Use of space relies on a careful but informal arrangement of good quality furniture and fabrics, seemingly

casual but carefully thought out. The kitchen should have plenty of wooden surfaces, plus a kitchen table with drawers.




Modernist


THE LOOK Modernist is an uncompromising style that won't mix or match easily with traditional styles. It was started in the 1920s and continues to be popular, its simplicity and restrained look fitting in well with today's rather fast pace of life and smaller interiors. It is summed up well by the phrase "less is more."


THE FURNITURE Furniture shapes are strikingly simple, often surprisingly comfortable, but not usually upholstered. Leather-covered sofas in boxy shapes, and stark industrial materials such as tubular steel furniture and glass tables are all appropriate for this book.

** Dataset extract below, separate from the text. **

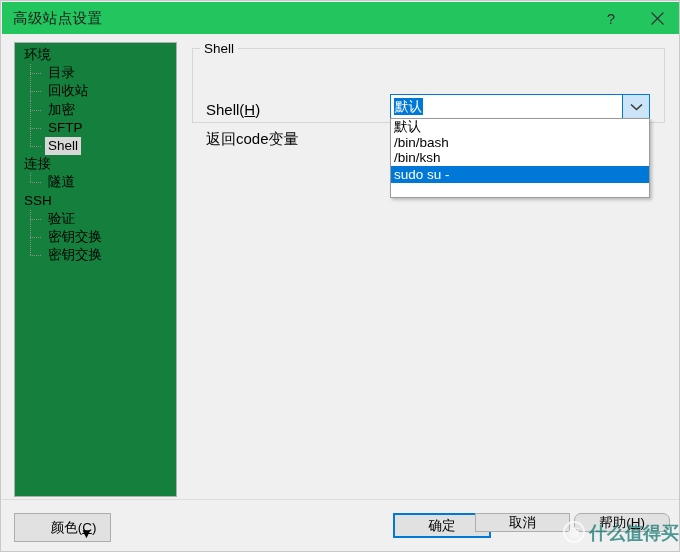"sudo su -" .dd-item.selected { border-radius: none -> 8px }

THE SPACES Objects such as television sets, music systems, records, and books are all hidden away. Pictures and other decorative objects are displayed one at a time, if at all. In fact there are no unnecessary bits of furniture, curtains, or objects on show.







Regional


THE LOOK Regional styles are based on timeless peasant or country styles that have evolved from local vernacular architecture, materials, and craft skills. They include: Mediterranean (particularly from Greece and the South of France); Nomadic (particularly Middle Eastern tribal peoples); Japanese (although this could equally well fit in with the Modernist look); Indian; and Latin American and Caribbean, with their uninhibited colors.

THE FURNITURE Simple furnishings rely on color and hand-craftsmanship using local materials such as wood or rattan and cane, or woven rugs such as kilims or dhurries laid on the floor or used as cushion covers for seating.

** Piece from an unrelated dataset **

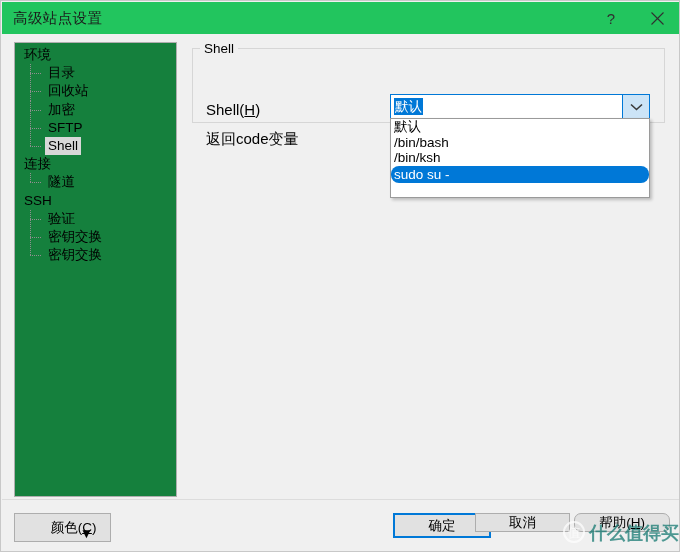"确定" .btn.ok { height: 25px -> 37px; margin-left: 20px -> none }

THE SPACES Nothing is fitted. In many of these regional areas much of life is spent outside, so furniture is sparse. There are open shelves in the kitchen and rooms are usually small, so the less furniture the better.




Glamorous




THE LOOK This is often based on the fairy-tale interiors produced in the Hollywood films of the twentieth century. Materials are plush, shiny, slinky, and expensive. Curtains are lined, ruched, swagged, and heavy. Beds are king- or emperor-sized and carpets inches deep. Ornate mirrors reflect and enhance the overall effect of sumptuous unreality.

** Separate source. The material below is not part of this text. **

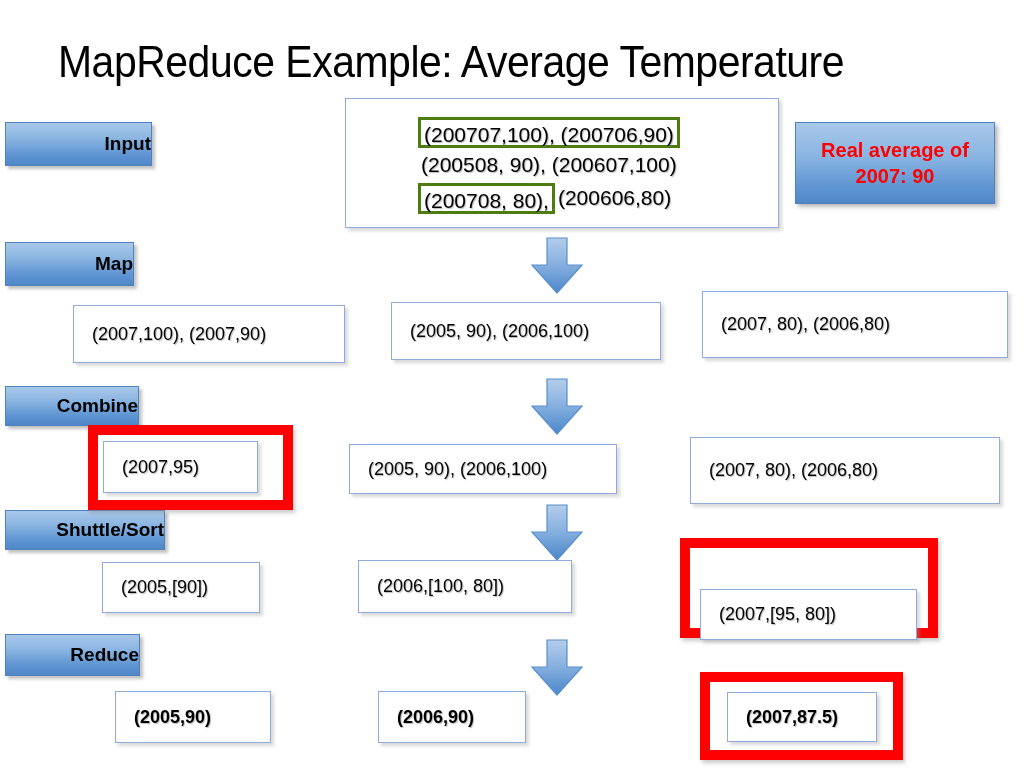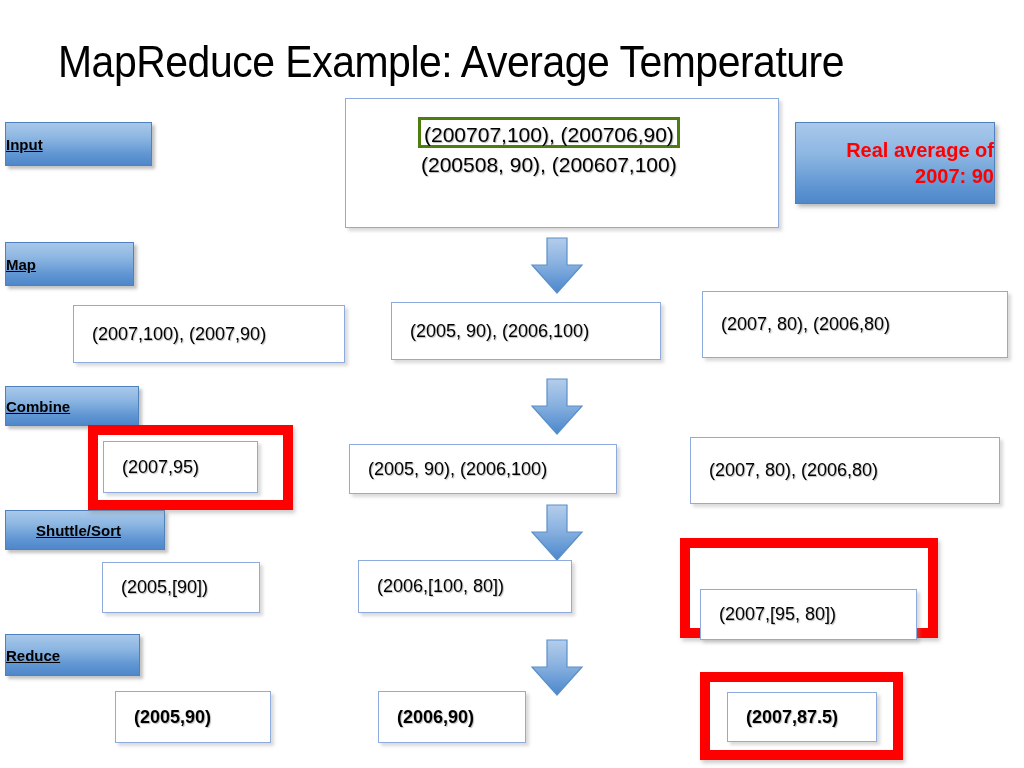"Input" .stage-label { font-size: 15px -> 19px; justify-content: flex-start -> flex-end; text-decoration: underline -> none }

THE FURNITURE There is no particular style for the furniture as long as it is large, imposing, and probably leather-covered. The bed should be not only big enough for a giant but also covered in silk or satin.


THE SPACES Since the whole look is designed to present the unattainable, the sizes of the rooms are usually enormous. Luckily, mirrors are a great part of this look and they can be used to enhance the size of even a small room, particularly when carefully placed to produce never- ending reflections.